Z powrotem na ziemi

W pierwszym meczu turnieju Polska przegrała z Chorwacją 27:32. Dzisiaj o 20.15 spotkanie ze Słowenią

Publikacja: 18.01.2008 03:55

Z powrotem na ziemi

Foto: AFP

Ten mecz miał dać odpowiedź na pytanie, czy zapowiedzi polskich piłkarzy, że do Norwegii przyjeżdżają po złoto, mają jakieś pokrycie w faktach. Drużyna prowadzona przez Bogdana Wentę przez 51 minut dotrzymywała kroku mistrzom olimpijskim, chwilami nawet prowadziła, jednak nie więcej niż jedną bramką.
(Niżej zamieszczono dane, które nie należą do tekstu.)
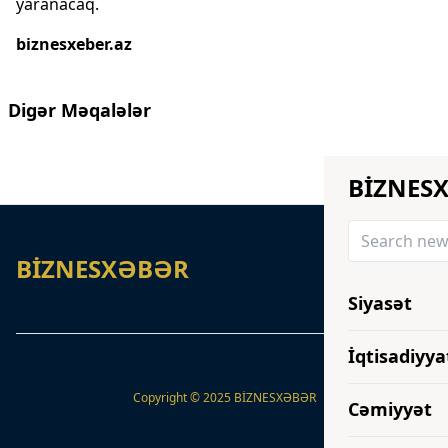
yaranacaq.
biznesxeber.az
Digər Məqalələr
BİZNES
BİZNESXƏBƏR
Siyasət
İqtisadiyya
Copyright © 2025 BİZNESXƏBƏR
Cəmiyyət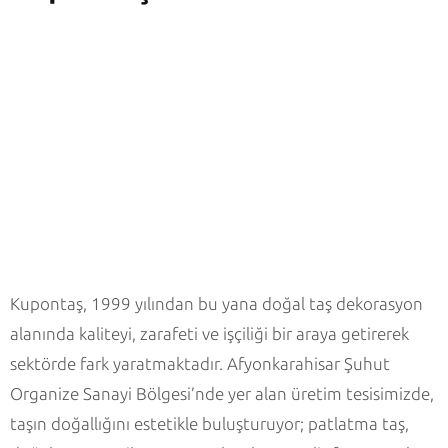
Kupontaş, 1999 yılından bu yana doğal taş dekorasyon
alanında kaliteyi, zarafeti ve işçiliği bir araya getirerek
sektörde fark yaratmaktadır. Afyonkarahisar Şuhut
Organize Sanayi Bölgesi’nde yer alan üretim tesisimizde,
taşın doğallığını estetikle buluşturuyor; patlatma taş,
Później jednak nie wykorzystała gry w przewadze, co w spotkaniu z tak klasowym rywalem musiało się zemścić. Chorwaci większość goli rzucili ze środkowej części boiska, czyli z miejsca, w którym obrona Polaków miała być szczególnie uważna.

– To nie jest jeszcze koniec świata, ale w kluczowym momencie popełniliśmy dwa błędy i pozwoliliśmy przeciwnikom uciec na kilka bramek – mówił po ostatnim gwizdku Mariusz Jurasik, który wspólnie z kapitanem Grzegorzem Tkaczykiem wziął na siebie odpowiedzialność prowadzenia gry w pierwszej połowie. W całym meczu zdobył aż 11 goli, po jego akcjach rywale często bezradnie rozkładali ręce.
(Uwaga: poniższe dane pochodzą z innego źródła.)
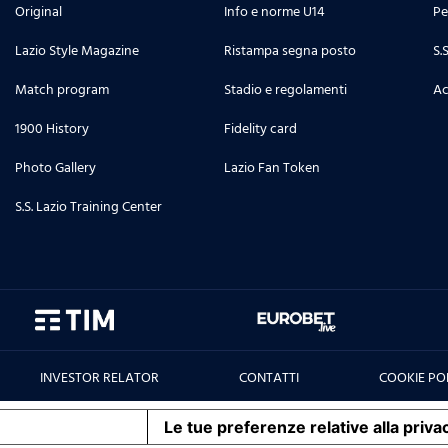
Original
Info e norme U14
Pe
Lazio Style Magazine
Ristampa segna posto
S.
Match program
Stadio e regolamenti
Ac
1900 History
Fidelity card
Photo Gallery
Lazio Fan Token
S.S. Lazio Training Center
INVESTOR RELATOR
CONTATTI
COOKIE PO
iva sulla raccolta
Le tue preferenze relative alla priva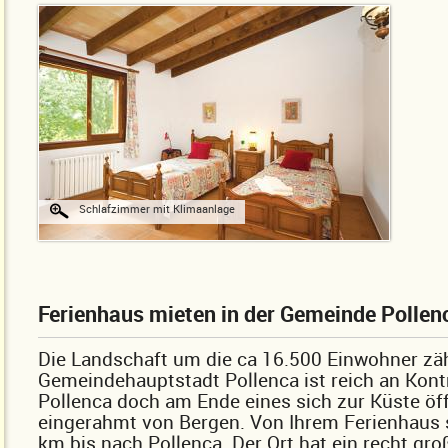
Schlafzimmer mit Klimaanlage
Ferienhaus mieten in der Gemeinde Pollen
Die Landschaft um die ca 16.500 Einwohner zä
Gemeindehauptstadt Pollenca ist reich an Kontr
Pollenca doch am Ende eines sich zur Küste öf
eingerahmt von Bergen. Von Ihrem Ferienhaus s
km bis nach Pollenca. Der Ort hat ein recht gro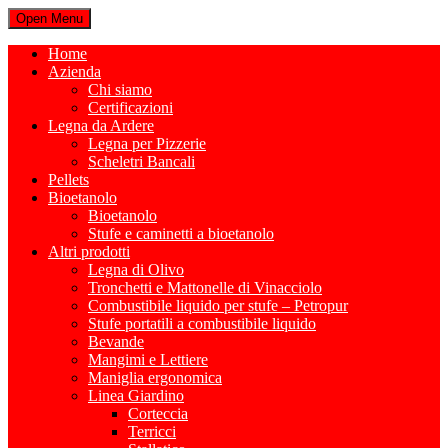
Open Menu
Home
Azienda
Chi siamo
Certificazioni
Legna da Ardere
Legna per Pizzerie
Scheletri Bancali
Pellets
Bioetanolo
Bioetanolo
Stufe e caminetti a bioetanolo
Altri prodotti
Legna di Olivo
Tronchetti e Mattonelle di Vinacciolo
Combustibile liquido per stufe – Petropur
Stufe portatili a combustibile liquido
Bevande
Mangimi e Lettiere
Maniglia ergonomica
Linea Giardino
Corteccia
Terricci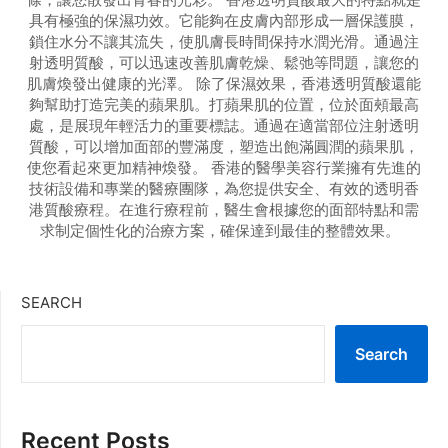
具有極強的保濕功效。它能夠在皮膚內部形成一層保護膜，
鎖住水分不讓其流失，使肌膚長時間保持水潤光滑。通過注
射透明質酸，可以迅速改善肌膚乾燥、鬆弛等問題，讓您的
肌膚煥發出健康的光澤。 除了保濕效果，香港透明質酸還能
夠幫助打造完美的蘋果肌。打蘋果肌的位置，位於面頰最高
處，是展現年輕活力的重要標誌。通過在適當部位注射透明
質酸，可以增加面部的豐滿度，塑造出飽滿圓潤的蘋果肌，
使您看起來更加精神煥發。 香港的醫學美容行業擁有先進的
技術設備和專業的醫療團隊，為您提供安全、有效的透明香
港質酸療程。在進行療程前，醫生會根據您的面部特點和需
求制定個性化的治療方案，確保達到最佳的整體效果。
SEARCH
Search
Recent Posts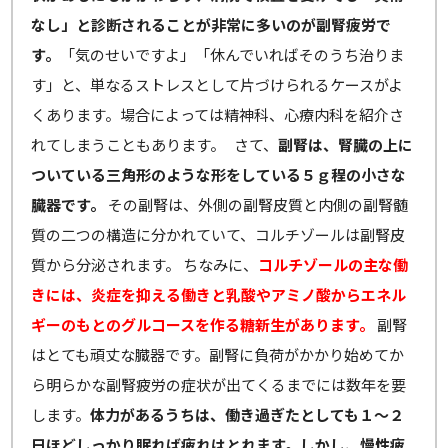
なし」と診断されることが非常に多いのが副腎疲労で
す。
「気のせいですよ」「休んでいればそのうち治りま
す」と、単なるストレスとして片づけられるケースがよ
くあります。場合によっては精神科、心療内科を紹介さ
れてしまうこともあります。 さて、
副腎は、腎臓の上に
ついている三角形のような形をしている５ｇ程の小さな
臓器です。
その副腎は、外側の副腎皮質と内側の副腎髄
質の二つの構造に分かれていて、コルチゾールは副腎皮
質から分泌されます。 ちなみに、
コルチゾールの主な働
きには、炎症を抑える働きと乳酸やアミノ酸からエネル
ギーのもとのグルコースを作る糖新生があります。
副腎
はとても頑丈な臓器です。副腎に負荷がかかり始めてか
ら明らかな副腎疲労の症状が出てくるまでには数年を要
します。
体力があるうちは、働き過ぎたとしても１～２
日ほどしっかり眠れば疲れはとれます。しかし、慢性疲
W starciu z drużyną, o której mówi się, że ma najlepszą obronę na świecie, Polacy nie wypadli źle. Ich ataki często rozbijał wysunięty olbrzymi Igor Vori, jednak i jego udawało się przechytrzyć. Gorzej było jednak z bronieniem dostępu do własnej bramki. Pretensje do kolegów o trzymanie nisko rąk miał nawet bramkarz Sławomir Szmal.
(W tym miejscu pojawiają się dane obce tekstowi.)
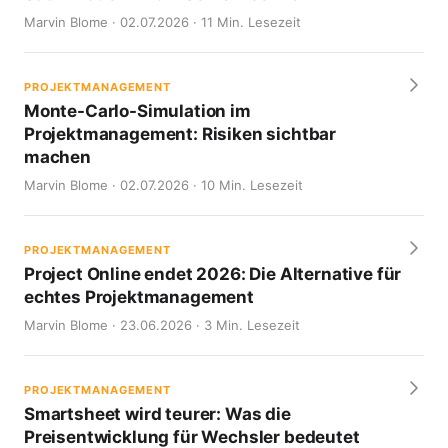
Marvin Blome · 02.07.2026 · 11 Min. Lesezeit
PROJEKTMANAGEMENT
Monte-Carlo-Simulation im
Projektmanagement: Risiken sichtbar
machen
Marvin Blome · 02.07.2026 · 10 Min. Lesezeit
PROJEKTMANAGEMENT
Project Online endet 2026: Die Alternative für
echtes Projektmanagement
Marvin Blome · 23.06.2026 · 3 Min. Lesezeit
PROJEKTMANAGEMENT
Smartsheet wird teurer: Was die
Preisentwicklung für Wechsler bedeutet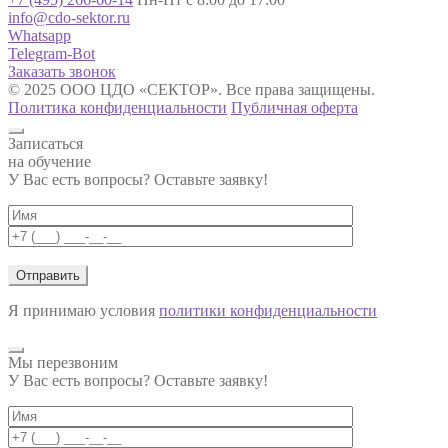
info@cdo-sektor.ru
Whatsapp
Telegram-Bot
Заказать звонок
© 2025 ООО ЦДО «СЕКТОР». Все права защищены.
Политика конфиденциальности
Публичная оферта
Записаться
на обучение
У Вас есть вопросы? Оставьте заявку!
Я принимаю условия
политики конфиденциальности
Мы перезвоним
У Вас есть вопросы? Оставьте заявку!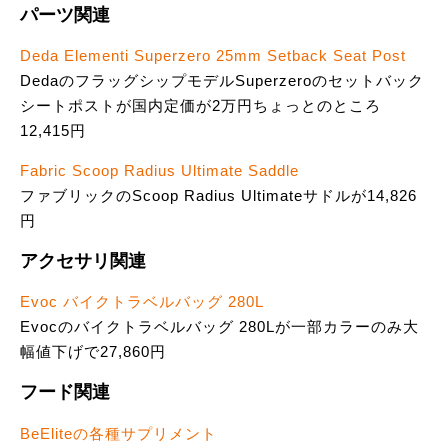
パーツ関連
Deda Elementi Superzero 25mm Setback Seat Post
DedaのフラッグシップモデルSuperzeroのセットバック
シートポストが国内定価が2万円ちょっとのところ
12,415円
Fabric Scoop Radius Ultimate Saddle
ファブリックのScoop Radius Ultimateサドルが14,826
円
アクセサリ関連
Evoc バイクトラベルバッグ 280L
Evocのバイクトラベルバッグ 280Lが一部カラーのみ大
幅値下げで27,860円
フード関連
BeEliteの各種サプリメント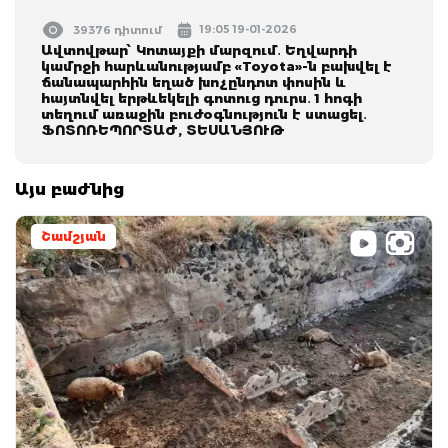
19:05 19-01-2026
39376 դիտում
Ավտովթար՝ Կոտայքի մարզում․ Եղվարդի
կամրջի հարևանությամբ «Toyota»-ն բախվել է
ճանապարհին եղած խոչընդոտ փոսին և
հայտնվել երթևեկելի գոտուց դուրս․ 1 հոգի
տեղում առաջին բուժօգնություն է ստացել․
ՖՈՏՈՌԵՊՈՐՏԱԺ, ՏԵՍԱՆՅՈՒԹ
Այս բաժնից
Շամշյան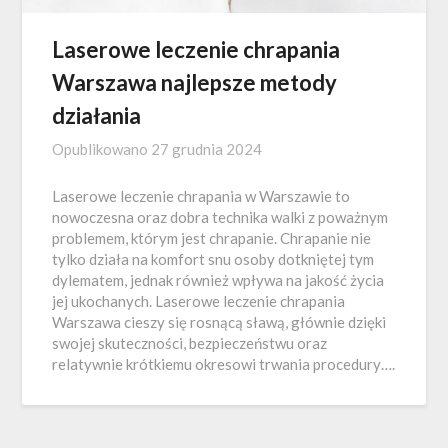
Laserowe leczenie chrapania
Warszawa najlepsze metody
działania
Opublikowano
27 grudnia 2024
Laserowe leczenie chrapania w Warszawie to
nowoczesna oraz dobra technika walki z poważnym
problemem, którym jest chrapanie. Chrapanie nie
tylko działa na komfort snu osoby dotkniętej tym
dylematem, jednak również wpływa na jakość życia
jej ukochanych. Laserowe leczenie chrapania
Warszawa cieszy się rosnącą sławą, głównie dzięki
swojej skuteczności, bezpieczeństwu oraz
relatywnie krótkiemu okresowi trwania procedury….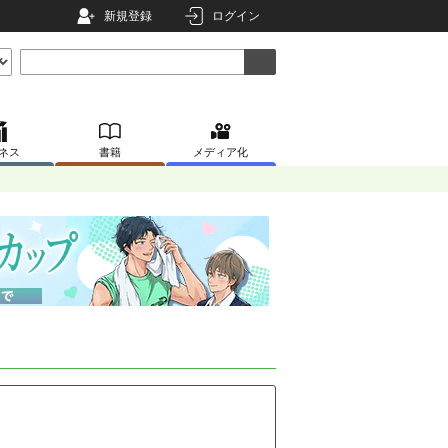
新規登録
ログイン
ネス
書籍
メディア化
Inna sprawa, że każdą sporną sytuację sędziowie rozstrzygali na korzyść Chorwatów, Polacy otrzymali aż osiem dwuminutowych kar. – Dyskutowanie z arbitrami nie miało sensu. Nasi rywale to uznana marka, Polaków ceni się dużo niżej – mówił Wenta.

Chorwacka szansa na triumf w całym turnieju nazywa się Ivano Balić. Dwukrotnie wybierany na najlepszego zawodnika świata, przeciwko Polakom zagrał po zaledwie kilku treningach, z nie do końca wyleczoną kontuzją. Tak jak Zinedine Zidane w piłce nożnej – nie wykonuje zbędnych ruchów, porusza się po boisku z gracją.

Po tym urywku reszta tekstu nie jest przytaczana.